Forbearance. Have you lost your current job? Or, maybe, you have unexpected expenses in your life? One way or another, forbearance is worth considering! Forbearance is an effective solution to temporarily financial difficulties. A borrower may ask a lender to suspend mortgage payments for a certain period of time. Some lenders agree to this. A borrower takes a pause and resolves his/her financial difficulties. After that, a borrower resumes his/her regular monthly payments and pay off the debt successfully.

Reinstatement. Reinstatement is another good option for borrowers who experience temporarily financial issues. If your lender agrees you’ll be able to take advantage of reinstatement option. In this case, a lender pays off the entire past-due amount. In addition, a borrower has to pay penalties as well as late fees.

Bankruptcy. If your lender can’t offer the appropriate option then you can consider personal bankruptcy. It’s worth noting that bankruptcy is the legal procedure that usually lasts a long time. Bankruptcy is not a very good option both for borrowers and lenders and it has a lot of drawbacks. Bankruptcy has a huge negative impact on borrower’s credit score. It may take you 10 years or even more time to improve your credit score after bankruptcy. It’s important for you to know that if you file for the bankruptcy you’ll find it hard to obtain a credit and purchase another home. It can be also difficult for borrowers who file for the bankruptcy to get insurance and sometimes even to get a job.                

Try to Sell Your House

Sell your house fast. If you can’t afford paying monthly mortgage payments anymore and a lender can’t offer you an appropriate option then you should definitely try to sell your house. If you sell your house quickly you’ll be able to get funds that you need to pay off your mortgage debt. It would be better for you to sell your house rather than let it go into foreclosure. However, you may find it hard to sell your house fast. If this is the case, you should try to sell your house to a real estate investor.

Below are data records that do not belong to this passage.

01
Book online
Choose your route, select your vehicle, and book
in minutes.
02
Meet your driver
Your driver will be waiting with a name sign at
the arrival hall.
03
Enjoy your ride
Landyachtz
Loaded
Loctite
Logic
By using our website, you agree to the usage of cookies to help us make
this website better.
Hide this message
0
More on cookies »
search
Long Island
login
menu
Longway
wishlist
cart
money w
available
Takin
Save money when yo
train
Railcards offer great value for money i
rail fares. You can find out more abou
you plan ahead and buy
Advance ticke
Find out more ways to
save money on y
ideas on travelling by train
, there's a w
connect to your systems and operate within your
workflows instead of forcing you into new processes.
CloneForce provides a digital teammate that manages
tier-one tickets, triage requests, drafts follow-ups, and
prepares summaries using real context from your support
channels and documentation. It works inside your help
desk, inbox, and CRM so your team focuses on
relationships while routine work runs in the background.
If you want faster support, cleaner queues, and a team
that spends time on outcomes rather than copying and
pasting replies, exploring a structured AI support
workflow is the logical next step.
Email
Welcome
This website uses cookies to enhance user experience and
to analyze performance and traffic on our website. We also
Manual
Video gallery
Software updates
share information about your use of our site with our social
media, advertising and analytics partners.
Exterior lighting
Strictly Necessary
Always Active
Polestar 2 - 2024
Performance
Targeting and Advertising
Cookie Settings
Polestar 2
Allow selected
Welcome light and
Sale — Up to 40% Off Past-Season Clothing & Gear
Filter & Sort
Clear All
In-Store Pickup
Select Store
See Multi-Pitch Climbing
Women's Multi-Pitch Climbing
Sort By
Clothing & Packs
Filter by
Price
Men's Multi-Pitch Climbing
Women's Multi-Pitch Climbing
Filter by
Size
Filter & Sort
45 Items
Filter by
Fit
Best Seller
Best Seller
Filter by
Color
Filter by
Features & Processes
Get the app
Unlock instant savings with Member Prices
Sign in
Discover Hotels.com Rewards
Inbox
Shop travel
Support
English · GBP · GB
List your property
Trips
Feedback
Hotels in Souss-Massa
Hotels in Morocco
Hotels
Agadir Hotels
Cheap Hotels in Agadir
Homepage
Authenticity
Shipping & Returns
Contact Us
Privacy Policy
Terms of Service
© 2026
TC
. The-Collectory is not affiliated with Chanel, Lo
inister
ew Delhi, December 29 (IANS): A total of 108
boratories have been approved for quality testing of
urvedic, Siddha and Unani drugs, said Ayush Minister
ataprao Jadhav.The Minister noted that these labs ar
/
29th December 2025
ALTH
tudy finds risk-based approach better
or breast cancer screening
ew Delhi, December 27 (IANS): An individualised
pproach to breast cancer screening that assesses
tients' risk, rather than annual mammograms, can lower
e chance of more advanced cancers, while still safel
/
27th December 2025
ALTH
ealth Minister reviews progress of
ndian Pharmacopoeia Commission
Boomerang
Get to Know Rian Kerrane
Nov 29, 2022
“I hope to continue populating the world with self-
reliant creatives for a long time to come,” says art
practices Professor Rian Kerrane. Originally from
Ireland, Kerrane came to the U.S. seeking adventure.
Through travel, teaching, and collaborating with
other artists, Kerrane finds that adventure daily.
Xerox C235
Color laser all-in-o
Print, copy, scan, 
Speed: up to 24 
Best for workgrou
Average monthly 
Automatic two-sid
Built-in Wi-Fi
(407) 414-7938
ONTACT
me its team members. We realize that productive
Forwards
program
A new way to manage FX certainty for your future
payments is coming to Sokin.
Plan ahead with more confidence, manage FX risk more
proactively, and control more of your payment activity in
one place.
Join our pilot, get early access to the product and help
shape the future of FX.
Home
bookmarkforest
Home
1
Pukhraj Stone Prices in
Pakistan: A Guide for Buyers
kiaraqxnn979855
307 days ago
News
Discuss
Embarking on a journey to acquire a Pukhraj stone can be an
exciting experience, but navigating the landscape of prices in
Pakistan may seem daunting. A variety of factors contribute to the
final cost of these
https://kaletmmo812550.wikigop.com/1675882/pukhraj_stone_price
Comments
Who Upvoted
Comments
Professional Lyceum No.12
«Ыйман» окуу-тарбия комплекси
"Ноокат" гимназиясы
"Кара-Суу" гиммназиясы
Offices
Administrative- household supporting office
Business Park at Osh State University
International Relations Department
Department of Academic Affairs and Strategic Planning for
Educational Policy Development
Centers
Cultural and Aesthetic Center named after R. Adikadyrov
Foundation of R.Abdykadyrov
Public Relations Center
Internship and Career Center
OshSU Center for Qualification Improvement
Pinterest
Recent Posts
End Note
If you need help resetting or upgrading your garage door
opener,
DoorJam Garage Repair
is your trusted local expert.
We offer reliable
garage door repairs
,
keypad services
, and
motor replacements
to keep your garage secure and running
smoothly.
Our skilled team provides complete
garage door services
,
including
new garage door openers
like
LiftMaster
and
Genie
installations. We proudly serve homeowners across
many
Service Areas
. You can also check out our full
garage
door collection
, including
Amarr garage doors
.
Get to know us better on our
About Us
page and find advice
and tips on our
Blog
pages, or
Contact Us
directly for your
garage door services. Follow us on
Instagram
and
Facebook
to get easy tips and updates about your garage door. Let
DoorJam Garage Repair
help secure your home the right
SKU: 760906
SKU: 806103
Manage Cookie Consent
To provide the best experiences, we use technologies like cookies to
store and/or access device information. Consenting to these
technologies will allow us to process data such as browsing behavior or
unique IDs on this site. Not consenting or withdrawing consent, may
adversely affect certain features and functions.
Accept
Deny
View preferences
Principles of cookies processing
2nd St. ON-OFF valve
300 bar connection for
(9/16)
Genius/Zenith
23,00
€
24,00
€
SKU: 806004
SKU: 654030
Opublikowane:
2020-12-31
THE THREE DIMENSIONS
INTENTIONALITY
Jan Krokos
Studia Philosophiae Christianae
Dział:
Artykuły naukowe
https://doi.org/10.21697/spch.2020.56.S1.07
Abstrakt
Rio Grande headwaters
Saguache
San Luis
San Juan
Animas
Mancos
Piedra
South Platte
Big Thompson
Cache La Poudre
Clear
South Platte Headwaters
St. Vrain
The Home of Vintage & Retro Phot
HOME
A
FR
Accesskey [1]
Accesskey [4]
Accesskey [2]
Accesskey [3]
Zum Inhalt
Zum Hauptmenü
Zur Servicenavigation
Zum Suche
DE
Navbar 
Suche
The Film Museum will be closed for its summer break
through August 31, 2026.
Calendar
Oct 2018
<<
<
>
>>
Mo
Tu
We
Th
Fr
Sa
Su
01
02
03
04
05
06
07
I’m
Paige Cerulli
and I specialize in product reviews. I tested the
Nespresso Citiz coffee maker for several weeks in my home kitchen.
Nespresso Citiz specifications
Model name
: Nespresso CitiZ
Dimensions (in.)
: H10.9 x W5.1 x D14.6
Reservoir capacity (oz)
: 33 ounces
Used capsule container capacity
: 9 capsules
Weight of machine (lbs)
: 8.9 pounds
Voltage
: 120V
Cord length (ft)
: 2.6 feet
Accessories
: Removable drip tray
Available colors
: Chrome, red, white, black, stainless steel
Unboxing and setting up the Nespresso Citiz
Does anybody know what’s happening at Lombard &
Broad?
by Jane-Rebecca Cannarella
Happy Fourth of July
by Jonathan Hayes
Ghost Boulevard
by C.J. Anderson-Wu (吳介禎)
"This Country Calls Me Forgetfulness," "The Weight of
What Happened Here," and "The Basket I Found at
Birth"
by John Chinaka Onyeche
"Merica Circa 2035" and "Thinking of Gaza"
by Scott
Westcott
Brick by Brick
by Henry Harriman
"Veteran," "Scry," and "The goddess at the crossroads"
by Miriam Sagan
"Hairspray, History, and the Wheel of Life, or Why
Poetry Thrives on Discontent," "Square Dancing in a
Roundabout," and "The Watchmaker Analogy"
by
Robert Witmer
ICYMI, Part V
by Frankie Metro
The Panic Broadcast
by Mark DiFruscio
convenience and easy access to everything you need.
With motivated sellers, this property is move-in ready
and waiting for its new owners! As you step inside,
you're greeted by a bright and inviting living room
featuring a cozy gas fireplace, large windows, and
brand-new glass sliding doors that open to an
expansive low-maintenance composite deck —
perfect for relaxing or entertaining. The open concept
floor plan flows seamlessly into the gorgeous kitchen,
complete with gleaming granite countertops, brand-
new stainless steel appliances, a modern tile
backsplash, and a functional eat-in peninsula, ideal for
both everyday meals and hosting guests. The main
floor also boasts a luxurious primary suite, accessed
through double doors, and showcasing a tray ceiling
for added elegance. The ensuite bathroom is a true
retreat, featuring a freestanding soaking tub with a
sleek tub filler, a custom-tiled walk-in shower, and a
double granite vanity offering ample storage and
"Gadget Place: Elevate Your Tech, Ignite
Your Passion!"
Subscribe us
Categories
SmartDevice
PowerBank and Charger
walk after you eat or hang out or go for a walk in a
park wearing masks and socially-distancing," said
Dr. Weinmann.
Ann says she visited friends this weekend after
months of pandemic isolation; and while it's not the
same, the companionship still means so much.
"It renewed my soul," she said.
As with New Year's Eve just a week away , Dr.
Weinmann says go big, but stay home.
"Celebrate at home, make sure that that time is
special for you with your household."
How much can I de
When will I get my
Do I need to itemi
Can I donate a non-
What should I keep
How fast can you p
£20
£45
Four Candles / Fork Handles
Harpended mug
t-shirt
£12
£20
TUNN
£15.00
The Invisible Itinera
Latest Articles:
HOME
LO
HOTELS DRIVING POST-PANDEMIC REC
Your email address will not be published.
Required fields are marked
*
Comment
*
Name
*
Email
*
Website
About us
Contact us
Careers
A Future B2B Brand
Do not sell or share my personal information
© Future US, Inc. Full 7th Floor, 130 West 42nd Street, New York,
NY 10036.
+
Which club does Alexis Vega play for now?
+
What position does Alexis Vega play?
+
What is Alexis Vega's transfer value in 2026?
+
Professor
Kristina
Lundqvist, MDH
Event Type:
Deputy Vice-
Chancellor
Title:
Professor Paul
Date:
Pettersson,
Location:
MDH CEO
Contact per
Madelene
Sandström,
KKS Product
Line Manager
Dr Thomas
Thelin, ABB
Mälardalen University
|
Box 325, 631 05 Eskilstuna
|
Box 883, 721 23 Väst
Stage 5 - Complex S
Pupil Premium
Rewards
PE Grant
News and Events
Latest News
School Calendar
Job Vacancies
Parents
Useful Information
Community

Sell a house to a real estate investor. You should know that selling a house to a real estate investor delivers a number of important advantages. First and foremost, real estate investors give borrowers in trouble a great opportunity to sell their house fast. Thus, borrowers will be able to get rid of debt and, most importantly, avoid foreclosure. It’s also important to know that real estate investment is highly competitive business sector. That means that a lot of real estate investors operate in every area. It’s worth noting that real estate investors usually act fast and effectively. So, if you contact real estate investors you’ll be able to get a lot of cash offers within a short period of time. Most investors provide their clients with cash offers within 24 – 72 hours. Finally, you’ll be able to choose the best cash offer and sell your house successfully.